Start of TEXT SEGMENT

RFR: 8320649: C2: Optimize scoped values [v15]
Emanuel Peter
epeter at openjdk.org
Thu Apr 18 12:31:19 UTC 2024
On Tue, 16 Apr 2024 14:43:21 GMT, Roland Westrelin <roland at openjdk.org> wrote:
>> This change implements C2 optimizations for calls to
>> ScopedValue.get(). Indeed, in:
>>
>>
>> v1 = scopedValue.get();
>> ...
>> v2 = scopedValue.get();
>>
>>
>> `v2` can be replaced by `v1` and the second call to `get()` can be
>> optimized out. That's true whatever is between the 2 calls unless a
>> new mapping for `scopedValue` is created in between (when that happens
>> no optimizations is performed for the method being compiled). Hoisting
>> a `get()` call out of loop for a loop invariant `scopedValue` should
>> also be legal in most cases.

End of TEXT SEGMENT
Start of DATA

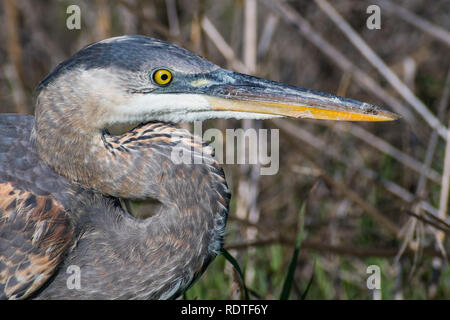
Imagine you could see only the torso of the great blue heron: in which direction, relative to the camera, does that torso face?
to the viewer's right
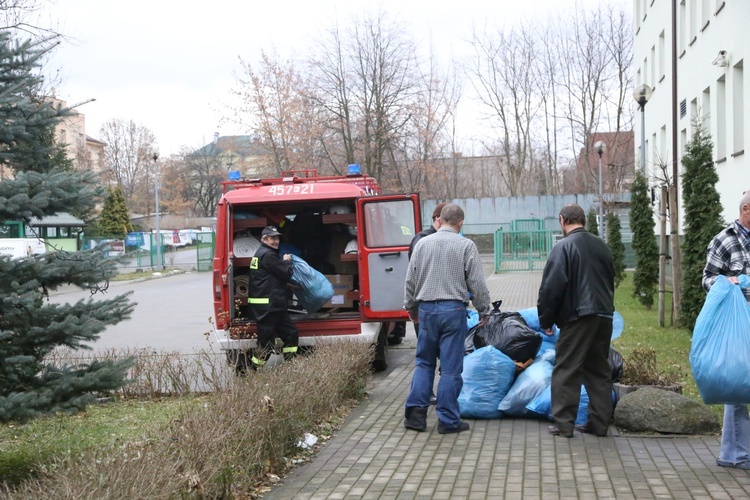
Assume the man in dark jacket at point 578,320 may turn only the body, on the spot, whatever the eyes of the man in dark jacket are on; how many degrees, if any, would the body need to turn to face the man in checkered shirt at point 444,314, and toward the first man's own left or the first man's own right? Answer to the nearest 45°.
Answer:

End of DATA

EXPLORE THE MATERIAL:
a) Translate this sentence from the message on C2 scoped-value optimization into French: "Hoisting a `get()` call out of loop for a loop invariant `scopedValue` should also be legal in most cases."
b) Extend the message on C2 scoped-value optimization, picking up immediately after its final sentence.

RESULTS IN ORDER:
a) Remonter un appel à `get()` hors d'une boucle pour un `scopedValue` invariant de boucle devrait également être légal dans la plupart des cas.

b)
>>
>> `ScopedValue.get()` is implemented in java code as a 2 step process. A
>> cache is attached to the current thread object. If the `ScopedValue`
>> object is in the cache then the result from `get()` is read from
>> there. Otherwise a slow call is performed that also inserts the
>> mapping in the cache. The cache itself is lazily allocated. One
>> `ScopedValue` can be hashed to 2 different indexes in the cache. On a
>> cache probe, both indexes are checked. As a consequence, the process
>> of probing the cache is a multi step process (check if the cache is
>> present, check first index, check second index if first index
>> failed). If the cache is populated early on, then when the method that
>> calls `ScopedValue.get()` is compiled, profile reports the slow path
>> as never taken and only the read from the cache is compiled.
>>
>> To perform the optimizations, I added 3 new node types to C2:
>>
>> - the pair
>> ScopedValueGetHitsInCacheNode/ScopedValueGetLoadFromCacheNode for
>> the cache probe
>>
>> - a cfg node ScopedValueGetResultNode to help locate the result of the
>> `get()` call in the IR graph.
>>
>> In pseudo code, once the nodes are inserted, the code of a `get()` is:
>>
>>
>> hits_in_the_cache = ScopedValueGetHitsInCache(scopedValue)
>> if (hits_in_the_cache) {
>> res = ScopedValueGetLoadFromCache(hits_in_the_cache);
>> } else {
>> res = ..; //slow call possibly inlined. Subgraph can be arbitray complex
>> }
>> res = ScopedValueGetResult(res)
>>
>>
>> In the snippet:
>>
>>
>> v1 = scopedValue.get();
>> ...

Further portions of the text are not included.